▶ Textauszug:
******
Kammerbeschluss ohne Begründung: Nichtannahme einer Rechtssatzverfassungsbeschwerde gegen Vorschriften des Bundeswahlgesetzes
KI-Zusammenfassung
Eine Rechtssatzverfassungsbeschwerde, die Vorschriften des Bundeswahlgesetzes rügt, wurde dem Bundesverfassungsgericht vorgelegt. Die Kammer hat die Beschwerde nicht zur Entscheidung angenommen und den Beschluss ohne Begründung erlassen. Der Beschluss ist unanfechtbar. Es wurden keine materiellen Feststellungen zur Verfassungsmäßigkeit der angegriffenen Normen getroffen.
Ausgang: Verfassungsbeschwerde gegen Vorschriften des Bundeswahlgesetzes nicht zur Entscheidung angenommen; Kammerbeschluss ohne Begründung, unanfechtbar
Abstrakte Rechtssätze
Das Bundesverfassungsgericht nimmt Verfassungsbeschwerden nur zur Entscheidung an, wenn sie grundsätzliche verfassungsrechtliche Bedeutung haben oder zur Klärung bedeutsamer Rechtsfragen beitragen.
******
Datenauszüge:
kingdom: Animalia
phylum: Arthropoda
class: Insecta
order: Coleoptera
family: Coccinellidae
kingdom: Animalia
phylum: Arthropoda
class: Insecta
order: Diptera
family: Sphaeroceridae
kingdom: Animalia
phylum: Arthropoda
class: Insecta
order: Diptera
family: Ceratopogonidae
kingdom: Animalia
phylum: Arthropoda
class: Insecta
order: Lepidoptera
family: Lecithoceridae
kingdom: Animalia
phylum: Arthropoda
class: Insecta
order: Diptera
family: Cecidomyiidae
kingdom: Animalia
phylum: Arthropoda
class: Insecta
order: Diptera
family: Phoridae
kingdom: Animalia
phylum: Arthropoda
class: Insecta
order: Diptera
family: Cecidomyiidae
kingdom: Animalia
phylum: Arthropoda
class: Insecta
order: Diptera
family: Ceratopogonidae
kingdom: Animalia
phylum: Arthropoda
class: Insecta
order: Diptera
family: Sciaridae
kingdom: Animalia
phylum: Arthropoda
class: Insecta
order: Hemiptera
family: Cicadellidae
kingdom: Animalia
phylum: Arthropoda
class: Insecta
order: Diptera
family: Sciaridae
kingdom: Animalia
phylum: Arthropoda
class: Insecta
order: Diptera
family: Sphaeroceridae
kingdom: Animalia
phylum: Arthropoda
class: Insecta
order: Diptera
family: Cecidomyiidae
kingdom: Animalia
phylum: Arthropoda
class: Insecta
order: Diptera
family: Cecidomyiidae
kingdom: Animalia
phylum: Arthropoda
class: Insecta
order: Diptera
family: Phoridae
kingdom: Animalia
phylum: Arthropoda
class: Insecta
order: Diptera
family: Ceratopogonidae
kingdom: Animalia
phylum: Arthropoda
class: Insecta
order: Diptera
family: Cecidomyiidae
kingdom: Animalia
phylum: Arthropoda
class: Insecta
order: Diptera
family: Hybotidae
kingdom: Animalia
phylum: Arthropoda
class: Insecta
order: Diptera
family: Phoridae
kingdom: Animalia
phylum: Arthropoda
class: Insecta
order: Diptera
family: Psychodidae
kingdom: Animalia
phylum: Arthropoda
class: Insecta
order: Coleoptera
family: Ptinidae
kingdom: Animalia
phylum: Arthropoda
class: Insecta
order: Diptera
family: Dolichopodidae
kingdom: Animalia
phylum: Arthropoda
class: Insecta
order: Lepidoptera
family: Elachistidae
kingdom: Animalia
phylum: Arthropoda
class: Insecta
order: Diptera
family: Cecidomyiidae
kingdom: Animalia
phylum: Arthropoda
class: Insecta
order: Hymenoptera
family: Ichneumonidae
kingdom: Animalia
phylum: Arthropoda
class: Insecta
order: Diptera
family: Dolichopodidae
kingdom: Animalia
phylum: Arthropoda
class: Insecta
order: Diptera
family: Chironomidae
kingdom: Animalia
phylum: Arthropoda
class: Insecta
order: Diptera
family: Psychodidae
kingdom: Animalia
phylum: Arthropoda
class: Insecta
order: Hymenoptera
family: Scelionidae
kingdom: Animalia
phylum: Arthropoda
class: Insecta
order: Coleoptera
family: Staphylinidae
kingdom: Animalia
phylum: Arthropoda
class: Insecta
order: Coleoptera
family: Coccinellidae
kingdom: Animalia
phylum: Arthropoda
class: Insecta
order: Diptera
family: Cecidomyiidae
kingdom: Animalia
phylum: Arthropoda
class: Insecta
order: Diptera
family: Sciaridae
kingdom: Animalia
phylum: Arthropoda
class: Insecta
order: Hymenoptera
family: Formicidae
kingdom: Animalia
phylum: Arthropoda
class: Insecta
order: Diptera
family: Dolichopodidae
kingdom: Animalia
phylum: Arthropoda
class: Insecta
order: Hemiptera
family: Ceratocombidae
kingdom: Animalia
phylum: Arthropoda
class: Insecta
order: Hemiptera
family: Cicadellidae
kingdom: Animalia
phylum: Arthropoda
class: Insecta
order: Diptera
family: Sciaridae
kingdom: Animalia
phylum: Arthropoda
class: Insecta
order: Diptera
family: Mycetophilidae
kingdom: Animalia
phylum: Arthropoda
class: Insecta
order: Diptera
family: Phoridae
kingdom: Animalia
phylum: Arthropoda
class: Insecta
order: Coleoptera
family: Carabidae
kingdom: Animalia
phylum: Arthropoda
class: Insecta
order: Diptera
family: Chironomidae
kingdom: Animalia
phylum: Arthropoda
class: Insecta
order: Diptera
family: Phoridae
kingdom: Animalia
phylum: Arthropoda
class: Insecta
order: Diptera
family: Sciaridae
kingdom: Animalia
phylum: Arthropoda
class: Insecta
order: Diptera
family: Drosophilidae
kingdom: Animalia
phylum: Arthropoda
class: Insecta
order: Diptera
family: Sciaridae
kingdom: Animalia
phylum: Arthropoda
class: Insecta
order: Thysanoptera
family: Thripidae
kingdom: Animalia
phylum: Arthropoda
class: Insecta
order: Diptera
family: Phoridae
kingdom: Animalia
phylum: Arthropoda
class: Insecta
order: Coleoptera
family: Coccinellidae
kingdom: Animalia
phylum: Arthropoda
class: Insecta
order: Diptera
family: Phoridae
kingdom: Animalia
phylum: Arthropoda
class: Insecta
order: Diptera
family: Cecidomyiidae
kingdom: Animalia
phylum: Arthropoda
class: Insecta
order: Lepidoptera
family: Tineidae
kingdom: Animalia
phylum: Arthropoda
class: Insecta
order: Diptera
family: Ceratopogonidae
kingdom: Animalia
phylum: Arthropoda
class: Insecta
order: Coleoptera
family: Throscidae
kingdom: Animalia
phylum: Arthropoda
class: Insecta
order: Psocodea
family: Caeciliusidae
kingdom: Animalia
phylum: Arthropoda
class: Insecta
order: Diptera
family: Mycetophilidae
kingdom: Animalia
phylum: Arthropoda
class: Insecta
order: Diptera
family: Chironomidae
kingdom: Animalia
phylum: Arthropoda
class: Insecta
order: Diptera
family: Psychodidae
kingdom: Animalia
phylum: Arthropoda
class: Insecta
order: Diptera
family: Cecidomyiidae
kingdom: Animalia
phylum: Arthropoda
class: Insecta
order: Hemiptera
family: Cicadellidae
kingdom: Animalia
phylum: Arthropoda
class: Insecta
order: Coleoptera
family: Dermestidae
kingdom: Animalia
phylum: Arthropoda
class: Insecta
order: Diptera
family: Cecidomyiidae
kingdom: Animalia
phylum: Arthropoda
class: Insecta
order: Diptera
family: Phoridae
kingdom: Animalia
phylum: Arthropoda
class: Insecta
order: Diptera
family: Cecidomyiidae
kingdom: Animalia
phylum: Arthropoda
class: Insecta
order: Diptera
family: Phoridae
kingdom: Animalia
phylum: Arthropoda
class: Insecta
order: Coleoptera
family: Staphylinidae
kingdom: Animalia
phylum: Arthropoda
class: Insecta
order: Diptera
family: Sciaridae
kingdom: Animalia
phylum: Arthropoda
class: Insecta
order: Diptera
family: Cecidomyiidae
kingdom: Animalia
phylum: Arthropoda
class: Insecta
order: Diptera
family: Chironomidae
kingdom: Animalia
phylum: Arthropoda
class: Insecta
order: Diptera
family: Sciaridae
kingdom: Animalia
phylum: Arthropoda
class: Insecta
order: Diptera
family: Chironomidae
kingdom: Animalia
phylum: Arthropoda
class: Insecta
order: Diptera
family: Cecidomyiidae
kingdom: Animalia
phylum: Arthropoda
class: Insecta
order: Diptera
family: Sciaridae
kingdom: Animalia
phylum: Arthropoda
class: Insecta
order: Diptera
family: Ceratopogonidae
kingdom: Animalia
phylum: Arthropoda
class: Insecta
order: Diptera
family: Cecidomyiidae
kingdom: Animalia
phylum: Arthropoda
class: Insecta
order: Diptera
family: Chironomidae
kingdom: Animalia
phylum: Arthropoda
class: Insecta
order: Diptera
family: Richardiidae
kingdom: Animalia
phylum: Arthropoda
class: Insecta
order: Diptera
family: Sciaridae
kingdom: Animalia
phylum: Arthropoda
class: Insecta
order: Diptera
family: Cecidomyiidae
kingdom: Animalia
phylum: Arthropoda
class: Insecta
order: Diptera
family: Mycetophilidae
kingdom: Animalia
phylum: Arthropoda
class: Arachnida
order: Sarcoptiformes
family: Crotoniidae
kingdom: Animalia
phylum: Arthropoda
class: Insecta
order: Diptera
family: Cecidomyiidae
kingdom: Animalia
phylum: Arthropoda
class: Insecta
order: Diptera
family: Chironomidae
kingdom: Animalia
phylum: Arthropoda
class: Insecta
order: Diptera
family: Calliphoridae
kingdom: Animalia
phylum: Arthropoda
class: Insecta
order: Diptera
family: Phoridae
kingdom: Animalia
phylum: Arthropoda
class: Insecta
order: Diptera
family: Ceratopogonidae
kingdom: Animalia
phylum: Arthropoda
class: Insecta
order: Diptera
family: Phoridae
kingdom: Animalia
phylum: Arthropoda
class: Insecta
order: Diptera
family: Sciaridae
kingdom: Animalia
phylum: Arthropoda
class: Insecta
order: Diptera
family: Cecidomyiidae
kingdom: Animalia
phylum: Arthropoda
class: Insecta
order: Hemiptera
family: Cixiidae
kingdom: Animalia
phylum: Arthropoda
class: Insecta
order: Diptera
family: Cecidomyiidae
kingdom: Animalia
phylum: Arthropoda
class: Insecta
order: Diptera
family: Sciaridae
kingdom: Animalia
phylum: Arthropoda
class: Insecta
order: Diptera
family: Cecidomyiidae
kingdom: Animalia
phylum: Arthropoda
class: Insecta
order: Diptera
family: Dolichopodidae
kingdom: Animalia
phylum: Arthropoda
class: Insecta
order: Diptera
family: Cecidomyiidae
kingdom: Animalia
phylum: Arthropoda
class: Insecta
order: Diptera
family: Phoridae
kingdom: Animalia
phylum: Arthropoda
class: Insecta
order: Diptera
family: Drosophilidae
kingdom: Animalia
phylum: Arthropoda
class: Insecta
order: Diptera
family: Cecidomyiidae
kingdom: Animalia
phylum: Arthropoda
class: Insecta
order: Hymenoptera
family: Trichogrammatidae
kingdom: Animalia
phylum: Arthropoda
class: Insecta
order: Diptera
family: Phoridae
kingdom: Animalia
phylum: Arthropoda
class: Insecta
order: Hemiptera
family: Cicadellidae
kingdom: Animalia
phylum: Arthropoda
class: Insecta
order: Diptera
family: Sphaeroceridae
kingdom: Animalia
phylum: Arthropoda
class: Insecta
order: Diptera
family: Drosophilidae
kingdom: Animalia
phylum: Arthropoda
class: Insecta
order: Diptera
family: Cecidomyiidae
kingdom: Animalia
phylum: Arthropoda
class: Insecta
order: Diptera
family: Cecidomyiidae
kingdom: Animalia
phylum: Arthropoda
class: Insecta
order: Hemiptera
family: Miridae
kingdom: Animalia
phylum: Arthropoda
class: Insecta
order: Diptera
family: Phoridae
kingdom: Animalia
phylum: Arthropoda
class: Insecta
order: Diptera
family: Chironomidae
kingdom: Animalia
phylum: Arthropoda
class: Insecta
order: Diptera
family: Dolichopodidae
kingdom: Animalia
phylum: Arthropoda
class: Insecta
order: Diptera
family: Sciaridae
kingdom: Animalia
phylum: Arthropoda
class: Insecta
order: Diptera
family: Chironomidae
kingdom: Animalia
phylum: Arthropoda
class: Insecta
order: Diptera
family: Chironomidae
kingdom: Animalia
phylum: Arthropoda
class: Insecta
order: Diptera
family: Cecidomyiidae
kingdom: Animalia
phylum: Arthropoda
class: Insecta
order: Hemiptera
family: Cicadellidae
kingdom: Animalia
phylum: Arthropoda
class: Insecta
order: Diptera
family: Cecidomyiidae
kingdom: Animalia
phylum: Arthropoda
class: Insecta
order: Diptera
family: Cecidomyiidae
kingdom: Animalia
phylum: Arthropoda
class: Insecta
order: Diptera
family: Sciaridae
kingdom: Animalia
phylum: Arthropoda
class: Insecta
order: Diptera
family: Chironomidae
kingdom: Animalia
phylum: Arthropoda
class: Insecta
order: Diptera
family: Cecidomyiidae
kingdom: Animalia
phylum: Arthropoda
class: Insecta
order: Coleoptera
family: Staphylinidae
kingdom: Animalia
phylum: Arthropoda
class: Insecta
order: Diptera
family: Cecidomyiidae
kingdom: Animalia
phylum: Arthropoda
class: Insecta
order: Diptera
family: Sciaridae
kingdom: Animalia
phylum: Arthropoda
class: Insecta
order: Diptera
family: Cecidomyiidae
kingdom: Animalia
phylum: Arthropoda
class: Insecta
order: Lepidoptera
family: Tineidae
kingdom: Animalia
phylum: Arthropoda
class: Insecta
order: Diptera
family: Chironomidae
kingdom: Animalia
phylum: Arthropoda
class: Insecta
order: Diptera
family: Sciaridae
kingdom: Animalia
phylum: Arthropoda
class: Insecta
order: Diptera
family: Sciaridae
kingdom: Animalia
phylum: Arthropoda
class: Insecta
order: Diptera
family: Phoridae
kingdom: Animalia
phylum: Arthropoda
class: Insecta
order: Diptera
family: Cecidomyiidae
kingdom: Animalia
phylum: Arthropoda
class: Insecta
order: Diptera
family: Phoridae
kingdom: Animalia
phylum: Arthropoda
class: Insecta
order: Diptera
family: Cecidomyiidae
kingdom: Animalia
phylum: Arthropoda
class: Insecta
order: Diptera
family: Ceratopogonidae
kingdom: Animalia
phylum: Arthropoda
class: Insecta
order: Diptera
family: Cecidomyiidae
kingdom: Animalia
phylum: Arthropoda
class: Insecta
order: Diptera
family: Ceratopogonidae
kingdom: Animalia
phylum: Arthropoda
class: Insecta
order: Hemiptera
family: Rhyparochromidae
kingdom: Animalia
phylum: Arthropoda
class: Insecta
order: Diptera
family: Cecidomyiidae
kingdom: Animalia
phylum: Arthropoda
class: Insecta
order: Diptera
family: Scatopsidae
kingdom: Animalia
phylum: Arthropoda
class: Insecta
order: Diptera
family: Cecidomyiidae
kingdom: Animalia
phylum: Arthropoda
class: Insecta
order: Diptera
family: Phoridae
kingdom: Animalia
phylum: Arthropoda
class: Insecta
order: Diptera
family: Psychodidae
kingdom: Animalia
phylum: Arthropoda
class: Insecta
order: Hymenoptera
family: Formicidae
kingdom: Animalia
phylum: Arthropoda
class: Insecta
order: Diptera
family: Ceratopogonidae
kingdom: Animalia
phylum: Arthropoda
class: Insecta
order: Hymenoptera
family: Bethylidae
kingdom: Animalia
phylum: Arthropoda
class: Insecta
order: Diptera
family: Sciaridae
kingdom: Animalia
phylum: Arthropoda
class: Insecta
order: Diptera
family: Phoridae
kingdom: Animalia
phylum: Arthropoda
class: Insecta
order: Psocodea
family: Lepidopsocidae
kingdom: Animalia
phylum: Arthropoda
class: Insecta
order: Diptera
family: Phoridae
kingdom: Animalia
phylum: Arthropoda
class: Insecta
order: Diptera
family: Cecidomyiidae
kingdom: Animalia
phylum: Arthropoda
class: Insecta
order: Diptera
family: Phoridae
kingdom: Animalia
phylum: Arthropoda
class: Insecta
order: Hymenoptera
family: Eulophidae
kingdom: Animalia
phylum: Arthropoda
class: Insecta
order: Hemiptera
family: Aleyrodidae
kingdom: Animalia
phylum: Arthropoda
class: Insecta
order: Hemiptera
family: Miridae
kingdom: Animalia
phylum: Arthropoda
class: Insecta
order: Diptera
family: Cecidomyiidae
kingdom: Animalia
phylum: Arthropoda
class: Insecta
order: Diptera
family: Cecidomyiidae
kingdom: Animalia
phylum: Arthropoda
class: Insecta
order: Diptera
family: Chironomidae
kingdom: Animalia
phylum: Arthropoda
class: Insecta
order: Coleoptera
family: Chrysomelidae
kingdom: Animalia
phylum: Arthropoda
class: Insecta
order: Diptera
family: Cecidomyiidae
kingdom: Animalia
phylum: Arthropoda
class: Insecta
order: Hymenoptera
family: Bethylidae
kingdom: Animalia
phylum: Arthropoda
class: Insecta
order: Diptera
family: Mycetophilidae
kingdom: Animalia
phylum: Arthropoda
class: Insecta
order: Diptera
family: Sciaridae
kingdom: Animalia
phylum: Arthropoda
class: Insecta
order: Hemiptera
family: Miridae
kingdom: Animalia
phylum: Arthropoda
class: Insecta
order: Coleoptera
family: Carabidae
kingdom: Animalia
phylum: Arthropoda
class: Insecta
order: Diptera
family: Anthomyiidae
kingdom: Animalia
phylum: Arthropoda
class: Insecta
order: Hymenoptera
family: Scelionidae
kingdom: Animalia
******
▶ Verständnis prüfen:
1. Schreib aus dem Text über den Kammerbeschluss die Stelle von „Kammerbeschluss ohne Begründung: Nichtannahme“ bis einschließlich „angegriffenen Normen getroffen.“ Wort für Wort ab.
2. Schreib den Text über den Kammerbeschluss weiter und setz direkt nach seinem letzten Satz an.
Die Datensätze stammen aus einer anderen Quelle.

▶ Lösungen:
1.
Kammerbeschluss ohne Begründung: Nichtannahme einer Rechtssatzverfassungsbeschwerde gegen Vorschriften des Bundeswahlgesetzes
KI-Zusammenfassung
Eine Rechtssatzverfassungsbeschwerde, die Vorschriften des Bundeswahlgesetzes rügt, wurde dem Bundesverfassungsgericht vorgelegt. Die Kammer hat die Beschwerde nicht zur Entscheidung angenommen und den Beschluss ohne Begründung erlassen. Der Beschluss ist unanfechtbar. Es wurden keine materiellen Feststellungen zur Verfassungsmäßigkeit der angegriffenen Normen getroffen.

2.
Die Kammer des Bundesverfassungsgerichts kann die Nichtannahme einer Verfassungsbeschwerde durch Beschluss feststellen; ein solcher Kammerbeschluss kann ohne ausführliche Begründung ergehen.
Die Nichtannahme einer Verfassungsbeschwerde durch das Bundesverfassungsgericht ist unanfechtbar und enthält keine inhaltliche Entscheidung über die Verfassungsmäßigkeit der angegriffenen Vorschriften.
Bei Nichtannahme verbleiben materielle Verfassungsfragen unentschieden, sodass die angegriffenen gesetzlichen Regelungen weiterhin in Kraft bleiben, bis das Gericht anders entscheidet.
Tenor
Die Verfassungsbeschwerde wird nicht zur Entscheidung angenommen.